Overview #
This post goes over using DuckDB for vector/semantic search. The embeddings are generated using a FastEmbed-based UDF. The model used for embedding is BAAI/bge-small-en-v1.5 which can be run locally (FastEmbed handles the downloading and setting up). To speed up embeddings, I used GPU-based generation which is 3 times faster than the CPU-based counterpart as per some benchmarks I ran.
Dataset #
The dataset that we’ll be carrying out search over is derived from Postgres Weekly. Each week PG Weekly publishes a ‘weekly email roundup of Postgres news and articles’. Unfortunately, they don’t provide search for previous editions so we’ll have to handle that part ourselves.
Let’s skip over the nitty-gritties (downloading the issues, cleaning up,
parsing, etc). The entries in each issue are stored in the entries
table. This
table has the following schema (columns not referenced in this post are omitted,
for simplicity).
create table entries(
id integer primary key,
title varchar not null,
content varchar,
tag varchar
);
Generating Embeddings #
From there, let’s get the model:
from fastembed import TextEmbedding
name = "BAAI/bge-small-en-v1.5"
model = TextEmbedding(model_name=name, providers=["CUDAExecutionProvider"])

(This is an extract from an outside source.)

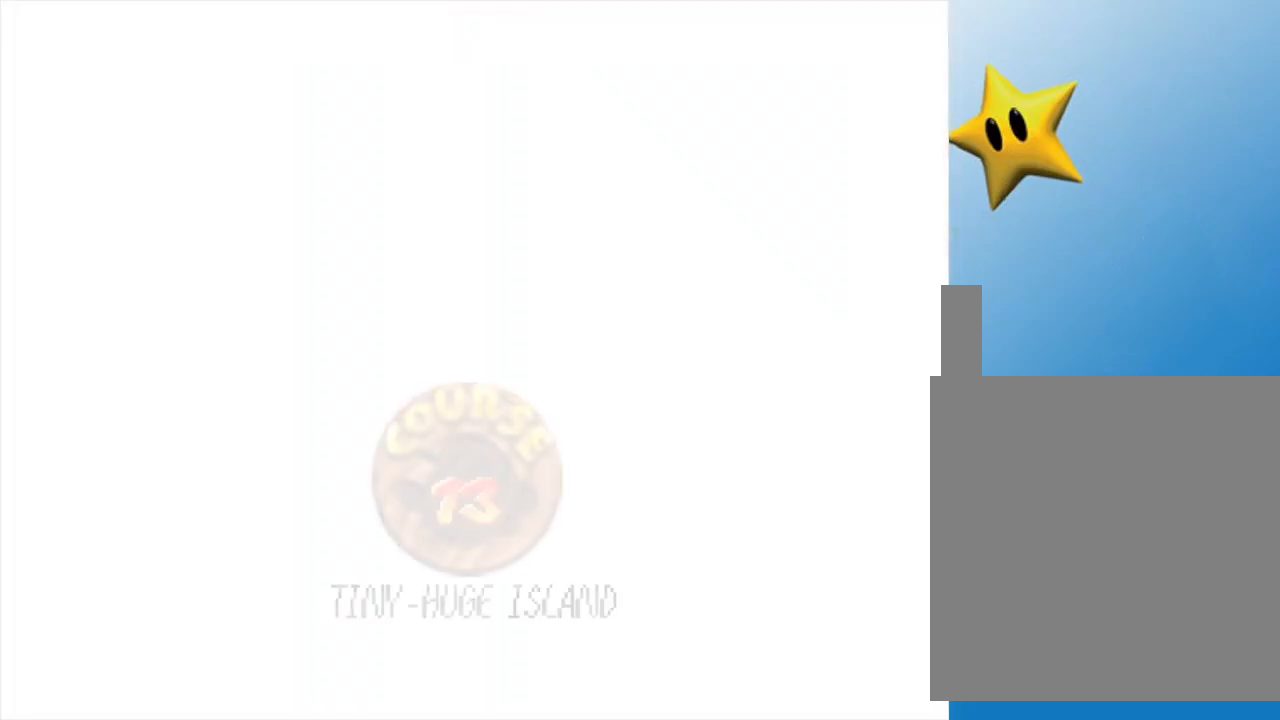
{"buttons": [], "left_stick": "center", "events": []}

model_description = model._get_model_description(name)
dimension = model_description["dim"]
The model’s dimension is 384, we’ll need it when setting up the schema for emebeddings and querying too.
Next, let’s connect to DuckDB:
import duckdb
db_path = "./pg_weekly.db"
conn = duckdb.connect(db_path)
From there, let’s create a UDF which we will use to generate emebeddings within DuckDB. The function is vectorized - it takes a vector of string and returns a vector of embeddings.
import duckdb.typing as t
import numpy as np
import pyarrow as pa
def embed_fn(documents):
embeddings = model.embed(documents.to_numpy())
return pa.array(embeddings)
conn.create_function(
"embed",
embed_fn,
[t.VARCHAR],
t.DuckDBPyType(list[float]),
type="arrow",
)
I opted for a UDF out of familiarity though I think it’s unnecessary: I have a hunch that querying all the data from the database into the client, carrying out the embeddings generation then bulk inserting should be faster than using a UDF but I’ll have to test it out first.
From there, let’s create the table to store the embeddings and insert them. Everything from here will be carried out within a transaction, just in case something goes wrong>
conn.execute("begin")
For the emebeddings table:
conn.execute(
f"""
create or replace table embeddings(
entry_id int unique not null,
vec FLOAT[{dimension}] not null,
foreign key(entry_id) references entries(id)
);
""",
)
We have to build the string rather than pass the dimension
as an argument
since DDL statements don’t allow for parametrized queries - at least in this
case.
As for the generation:
conn.execute(
"""
insert into embeddings by name
(select
id as entry_id,
embed(title || '\n' || coalesce(content, '')) as vec
from entries)
"""
)
The content
column might have null values hence the coalesce
- null
propagates resulting in the entire string being null which in turn errors out
during embedding.
Vector Indexing #
DuckDB now offers native vector indexing, let’s use it rather than relying on an external library, or worse, an entire service.
First let’s load the extension and configure it to allow for persisting vector indexes:
conn.load_extension("vss")
conn.execute("set hnsw_enable_experimental_persistence = true")
From there, let’s create the index:
conn.execute(
"""
create index entries_vec_index on embeddings
using hnsw(vec)
with (metric = 'cosine');
"""
)
Finally, we can commit the transaction:
conn.execute("commit")
Update: With the version of DuckDB (v1.0.0 1f98600c2c) I used at the time of writing this post, the index doesn’t get picked up by the query planner for some reason, probably a bug, so this step can be discarded. For further discussion on this, please check my post particularly the section on cosine similarity.
Vector Search #
With the index in place, we can now carry out vector similarity search quite efficiently:
search_term = "postgres performance monitoring"
query_embedding = list(model.query_embed(search_term))[0]
search_results = conn.execute(
f"""
select
title
from entries e
join embeddings em on e.id = em.entry_id
order by array_cosine_similarity(vec, $1::FLOAT[{dimension}]) desc
limit 10
""",
[query_embedding],
)
for v in search_results.fetchall():
print(v)
I’m tempted to also make they query embedding a UDF too but for now, this will do.